___ TEKS HASIL EKSTRAKSI ___

Pekanbaru (ANTARA) - Debt collector (DC) atau penagih utang yang diduga terlibat pengeroyokan dan perusakan sebuah mobil di halaman Markas Kepolisian Sektor (Mapolsek) Bukit Raya, Pekanbaru, Provinsi Riau, akhirnya dibekuk.
Direktorat Reserse Kriminal Umum Kepolisian Daerah Riau baru membekuk empat penagih utang dalam kasus tersebut. Sementara itu, tujuh DC lainnya masih buron.
Dalam konferensi pers di Pekanbaru, Senin, Direktur Ditreskrimum Polda Riau Kombes Pol. Asep Darmawan menyebutkan inisial empat pelaku, yakni A, MHAF, R, dan RS.
Mereka diduga bagian dari kelompok penagih utang yang hendak menarik kendaraan secara paksa dari tangan korban berinisial RP pada hari Jumat (18/4).
"Saat ini masih ada tujuh orang yang sedang kita cari. Kita akan temukan dan tangkap ke mana pun mereka pergi," kata Kombes Pol. Asep.
Direktur Ditreskrimum Polda Riau menjelaskan bahwa kejadian bermula dari cekcok antara korban dan kelompok penagih utang yang hendak menarik kendaraan.

___ DATA MENTAH ___

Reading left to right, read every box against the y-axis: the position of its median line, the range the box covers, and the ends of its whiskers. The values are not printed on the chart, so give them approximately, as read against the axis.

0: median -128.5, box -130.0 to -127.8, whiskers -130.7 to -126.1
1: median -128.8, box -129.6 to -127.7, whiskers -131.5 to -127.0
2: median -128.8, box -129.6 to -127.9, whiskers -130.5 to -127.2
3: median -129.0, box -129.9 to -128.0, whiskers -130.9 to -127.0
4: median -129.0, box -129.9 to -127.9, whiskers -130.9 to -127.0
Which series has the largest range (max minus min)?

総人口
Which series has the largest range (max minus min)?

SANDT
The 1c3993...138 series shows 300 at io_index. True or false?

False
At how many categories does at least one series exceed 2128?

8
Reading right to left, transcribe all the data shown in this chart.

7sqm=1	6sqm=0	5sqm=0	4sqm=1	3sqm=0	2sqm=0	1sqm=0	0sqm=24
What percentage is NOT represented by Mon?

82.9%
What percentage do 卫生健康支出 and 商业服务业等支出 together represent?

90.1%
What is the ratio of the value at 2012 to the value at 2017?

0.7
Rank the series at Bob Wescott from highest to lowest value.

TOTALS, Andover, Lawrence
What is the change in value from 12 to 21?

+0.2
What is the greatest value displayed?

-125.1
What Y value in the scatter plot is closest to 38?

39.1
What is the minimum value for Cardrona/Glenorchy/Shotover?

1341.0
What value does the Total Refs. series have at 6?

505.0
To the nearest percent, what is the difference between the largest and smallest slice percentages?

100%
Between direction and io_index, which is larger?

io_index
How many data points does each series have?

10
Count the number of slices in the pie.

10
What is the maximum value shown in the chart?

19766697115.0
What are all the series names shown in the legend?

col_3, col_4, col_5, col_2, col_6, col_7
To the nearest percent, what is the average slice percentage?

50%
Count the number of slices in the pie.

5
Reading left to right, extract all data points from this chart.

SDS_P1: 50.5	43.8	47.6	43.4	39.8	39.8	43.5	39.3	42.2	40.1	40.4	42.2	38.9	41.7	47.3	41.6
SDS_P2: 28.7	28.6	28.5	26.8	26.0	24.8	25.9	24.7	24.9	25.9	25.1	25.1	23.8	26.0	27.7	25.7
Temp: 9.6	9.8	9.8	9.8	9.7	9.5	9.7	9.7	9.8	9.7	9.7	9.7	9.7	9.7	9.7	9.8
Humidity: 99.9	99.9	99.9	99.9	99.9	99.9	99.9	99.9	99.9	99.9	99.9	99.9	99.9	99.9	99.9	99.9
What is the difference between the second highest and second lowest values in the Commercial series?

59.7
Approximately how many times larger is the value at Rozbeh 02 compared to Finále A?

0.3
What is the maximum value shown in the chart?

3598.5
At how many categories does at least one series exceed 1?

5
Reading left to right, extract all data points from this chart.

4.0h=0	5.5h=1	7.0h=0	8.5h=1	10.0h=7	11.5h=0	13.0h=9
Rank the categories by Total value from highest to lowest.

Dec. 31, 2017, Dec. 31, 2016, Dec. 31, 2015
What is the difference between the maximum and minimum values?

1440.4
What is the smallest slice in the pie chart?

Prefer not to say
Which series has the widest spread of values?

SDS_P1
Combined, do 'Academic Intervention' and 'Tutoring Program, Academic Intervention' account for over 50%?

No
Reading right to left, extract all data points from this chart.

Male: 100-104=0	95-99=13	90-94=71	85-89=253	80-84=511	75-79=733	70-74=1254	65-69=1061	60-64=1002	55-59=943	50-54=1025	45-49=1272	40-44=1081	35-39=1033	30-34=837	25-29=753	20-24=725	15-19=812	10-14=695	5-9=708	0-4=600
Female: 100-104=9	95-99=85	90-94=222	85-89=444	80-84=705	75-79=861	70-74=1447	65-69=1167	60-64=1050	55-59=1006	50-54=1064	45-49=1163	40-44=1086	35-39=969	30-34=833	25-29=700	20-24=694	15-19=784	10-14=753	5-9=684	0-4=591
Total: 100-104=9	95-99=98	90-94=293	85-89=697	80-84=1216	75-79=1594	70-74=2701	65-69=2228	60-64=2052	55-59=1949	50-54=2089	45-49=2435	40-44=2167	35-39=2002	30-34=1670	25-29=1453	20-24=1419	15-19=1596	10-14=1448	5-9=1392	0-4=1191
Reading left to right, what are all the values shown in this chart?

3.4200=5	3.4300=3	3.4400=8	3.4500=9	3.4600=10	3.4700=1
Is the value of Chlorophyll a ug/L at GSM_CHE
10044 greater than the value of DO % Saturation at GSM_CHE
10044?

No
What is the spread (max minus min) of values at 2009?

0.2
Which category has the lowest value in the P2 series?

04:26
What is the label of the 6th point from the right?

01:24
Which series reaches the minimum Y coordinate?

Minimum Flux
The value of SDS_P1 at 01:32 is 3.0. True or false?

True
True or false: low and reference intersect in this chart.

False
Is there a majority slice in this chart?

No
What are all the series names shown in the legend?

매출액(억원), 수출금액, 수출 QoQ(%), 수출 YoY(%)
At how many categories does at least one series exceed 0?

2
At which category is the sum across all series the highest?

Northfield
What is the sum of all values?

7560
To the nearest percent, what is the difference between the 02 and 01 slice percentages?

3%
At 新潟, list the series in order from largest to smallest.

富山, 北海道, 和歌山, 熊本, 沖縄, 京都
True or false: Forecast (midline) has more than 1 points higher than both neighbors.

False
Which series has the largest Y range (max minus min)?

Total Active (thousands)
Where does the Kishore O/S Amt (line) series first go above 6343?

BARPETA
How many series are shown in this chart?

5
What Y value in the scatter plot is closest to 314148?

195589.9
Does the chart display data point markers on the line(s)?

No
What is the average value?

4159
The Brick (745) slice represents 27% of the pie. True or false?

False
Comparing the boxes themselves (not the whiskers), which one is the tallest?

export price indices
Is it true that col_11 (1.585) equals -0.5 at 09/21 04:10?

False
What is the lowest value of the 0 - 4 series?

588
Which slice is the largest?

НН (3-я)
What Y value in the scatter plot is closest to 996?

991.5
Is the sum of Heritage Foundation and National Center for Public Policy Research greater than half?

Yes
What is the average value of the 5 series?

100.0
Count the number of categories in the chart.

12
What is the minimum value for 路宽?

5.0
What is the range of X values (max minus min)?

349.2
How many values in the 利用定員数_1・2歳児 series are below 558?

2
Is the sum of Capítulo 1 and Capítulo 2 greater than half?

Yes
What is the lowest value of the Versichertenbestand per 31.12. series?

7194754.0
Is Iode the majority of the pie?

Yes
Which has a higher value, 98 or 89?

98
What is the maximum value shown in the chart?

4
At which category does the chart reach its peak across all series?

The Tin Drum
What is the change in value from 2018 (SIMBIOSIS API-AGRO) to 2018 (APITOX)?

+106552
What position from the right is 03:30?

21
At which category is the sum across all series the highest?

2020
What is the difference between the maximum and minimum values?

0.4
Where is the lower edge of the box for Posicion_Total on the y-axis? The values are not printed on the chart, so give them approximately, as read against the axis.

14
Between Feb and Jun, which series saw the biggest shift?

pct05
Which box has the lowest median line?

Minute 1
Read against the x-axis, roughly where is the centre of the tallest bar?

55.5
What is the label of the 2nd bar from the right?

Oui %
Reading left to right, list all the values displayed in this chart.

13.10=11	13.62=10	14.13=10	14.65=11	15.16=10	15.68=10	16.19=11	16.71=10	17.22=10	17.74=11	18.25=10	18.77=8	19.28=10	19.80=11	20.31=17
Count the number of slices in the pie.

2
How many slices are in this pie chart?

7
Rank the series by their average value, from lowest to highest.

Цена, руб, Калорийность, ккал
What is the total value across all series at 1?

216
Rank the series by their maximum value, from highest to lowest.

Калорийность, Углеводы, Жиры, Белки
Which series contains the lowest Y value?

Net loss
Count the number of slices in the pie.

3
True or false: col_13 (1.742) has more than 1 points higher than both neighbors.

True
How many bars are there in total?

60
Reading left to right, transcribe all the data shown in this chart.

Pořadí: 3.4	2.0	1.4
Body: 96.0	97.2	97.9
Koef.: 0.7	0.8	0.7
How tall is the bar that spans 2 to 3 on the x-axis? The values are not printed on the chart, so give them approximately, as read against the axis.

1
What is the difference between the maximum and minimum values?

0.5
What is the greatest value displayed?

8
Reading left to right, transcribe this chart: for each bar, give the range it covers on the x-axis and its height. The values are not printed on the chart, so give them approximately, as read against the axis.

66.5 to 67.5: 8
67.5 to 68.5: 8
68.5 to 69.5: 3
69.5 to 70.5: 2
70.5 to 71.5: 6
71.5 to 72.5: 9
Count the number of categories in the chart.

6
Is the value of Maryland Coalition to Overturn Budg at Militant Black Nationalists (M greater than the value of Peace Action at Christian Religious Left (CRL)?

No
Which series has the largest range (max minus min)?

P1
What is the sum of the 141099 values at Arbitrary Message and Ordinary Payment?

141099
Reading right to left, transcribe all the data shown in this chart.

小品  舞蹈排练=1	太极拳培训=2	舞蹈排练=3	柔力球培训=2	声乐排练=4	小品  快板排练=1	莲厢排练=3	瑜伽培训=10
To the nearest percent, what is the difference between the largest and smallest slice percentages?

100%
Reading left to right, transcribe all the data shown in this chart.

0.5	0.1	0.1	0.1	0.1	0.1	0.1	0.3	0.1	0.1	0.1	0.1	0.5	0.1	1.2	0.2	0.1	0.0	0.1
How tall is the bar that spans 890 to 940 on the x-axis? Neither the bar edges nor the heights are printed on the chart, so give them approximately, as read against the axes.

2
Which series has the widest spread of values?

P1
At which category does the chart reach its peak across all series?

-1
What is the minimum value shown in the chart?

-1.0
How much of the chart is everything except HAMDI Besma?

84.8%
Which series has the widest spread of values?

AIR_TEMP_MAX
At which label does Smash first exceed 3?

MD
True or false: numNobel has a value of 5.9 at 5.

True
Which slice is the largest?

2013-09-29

___

*SOAL LATIHAN*:
1) Salin bagian teks berita mulai dari "Dalam konferensi pers" dan berakhir pada "Kombes Pol. Asep." tanpa perubahan sedikit pun.
2) Sebutkan semua inisial pelaku yang telah dibekuk menurut teks berita.
Butir-butir data di atas tidak digunakan dalam latihan ini.

*JAWABAN TIAP SOAL*:
1)
Dalam konferensi pers di Pekanbaru, Senin, Direktur Ditreskrimum Polda Riau Kombes Pol. Asep Darmawan menyebutkan inisial empat pelaku, yakni A, MHAF, R, dan RS.
Mereka diduga bagian dari kelompok penagih utang yang hendak menarik kendaraan secara paksa dari tangan korban berinisial RP pada hari Jumat (18/4).
"Saat ini masih ada tujuh orang yang sedang kita cari. Kita akan temukan dan tangkap ke mana pun mereka pergi," kata Kombes Pol. Asep.

2) A, MHAF, R, dan RS